> Exercise: Search the data for "отварные" and copy every matching line.

> Data for review:

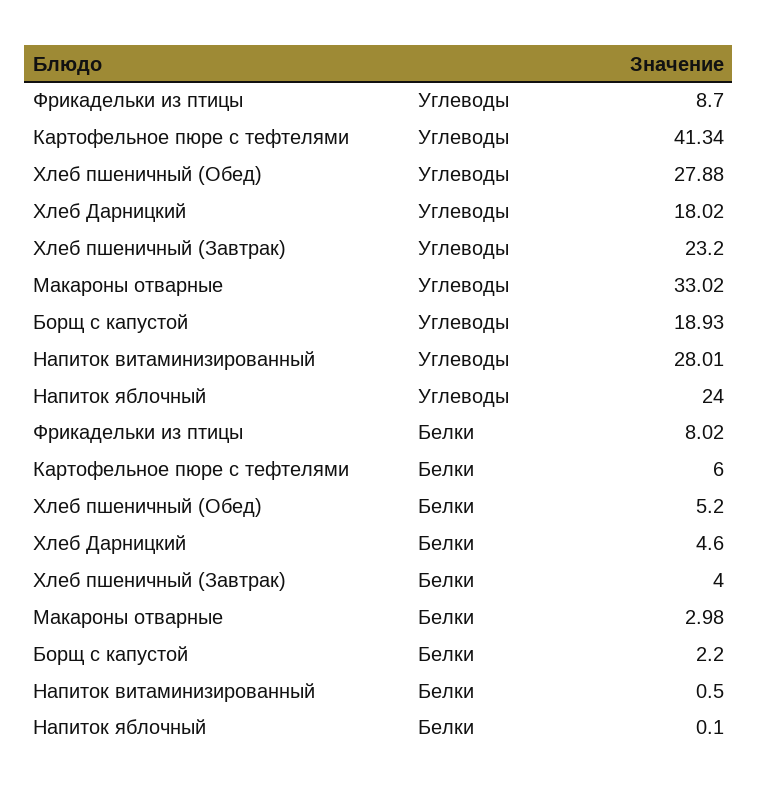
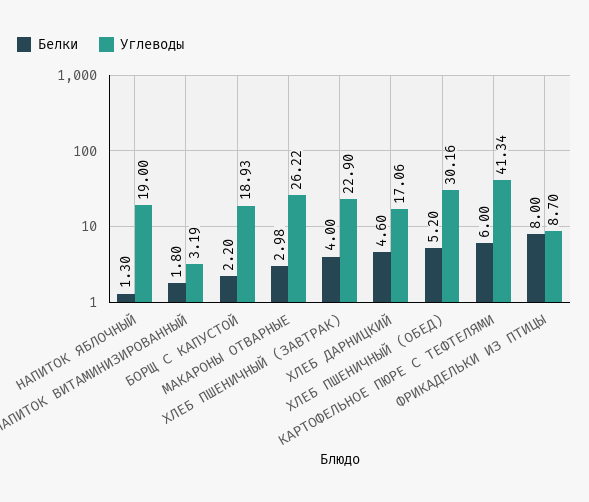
  {
    "Углеводы": {
      "Фрикадельки из птицы": 8.7,
      "Картофельное пюре с тефтелями": 41.34,
-     "Хлеб пшеничный (Обед)": 27.88,
+     "Хлеб пшеничный (Обед)": 30.16,
-     "Хлеб Дарницкий": 18.02,
+     "Хлеб Дарницкий": 17.06,
-     "Хлеб пшеничный (Завтрак)": 23.2,
+     "Хлеб пшеничный (Завтрак)": 22.9,
-     "Макароны отварные": 33.02,
+     "Макароны отварные": 26.22,
      "Борщ с капустой": 18.93,
-     "Напиток витаминизированный": 28.01,
+     "Напиток витаминизированный": 3.19,
-     "Напиток яблочный": 24
+     "Напиток яблочный": 19
    },
    "Белки": {
-     "Фрикадельки из птицы": 8.02,
+     "Фрикадельки из птицы": 8,
      "Картофельное пюре с тефтелями": 6,
      "Хлеб пшеничный (Обед)": 5.2,
      "Хлеб Дарницкий": 4.6,
      "Хлеб пшеничный (Завтрак)": 4,
      "Макароны отварные": 2.98,
      "Борщ с капустой": 2.2,
-     "Напиток витаминизированный": 0.5,
+     "Напиток витаминизированный": 1.8,
-     "Напиток яблочный": 0.1
+     "Напиток яблочный": 1.3
    }
  }

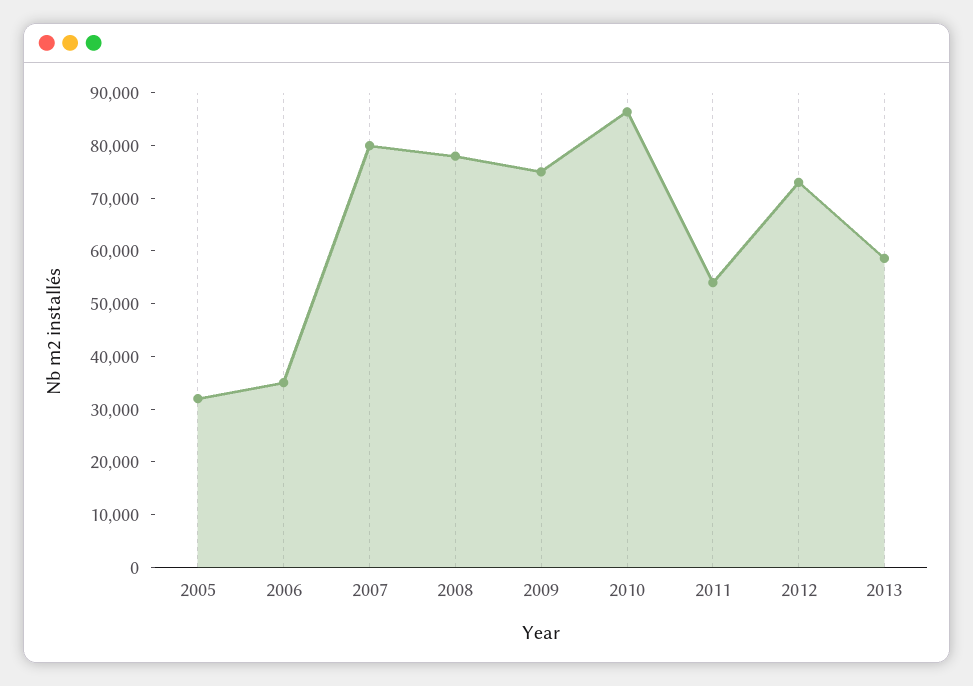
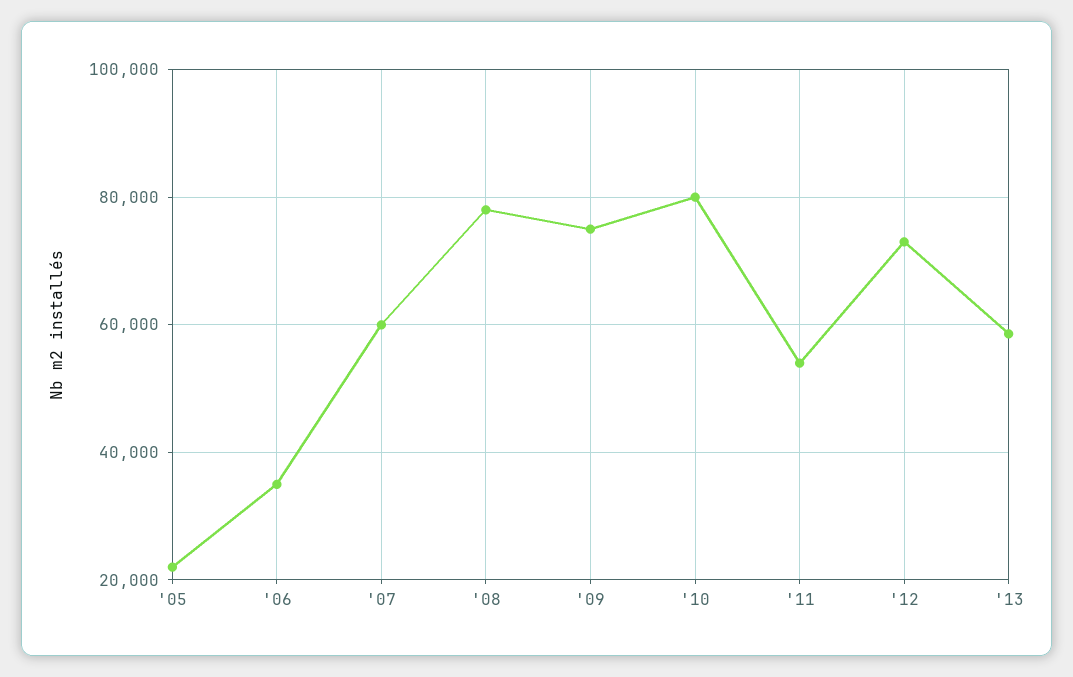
  {
-   "2005": 32000,
+   "2005": 22000,
    "2006": 36000,
-   "2007": 80000,
+   "2007": 60000,
    "2008": 78000,
    "2009": 76000,
-   "2010": 86000,
+   "2010": 80000,
    "2011": 54000,
    "2012": 74000,
    "2013": 58000
  }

> Output of the exercise:
-     "Макароны отварные": 33.02,
+     "Макароны отварные": 26.22,
      "Макароны отварные": 2.98,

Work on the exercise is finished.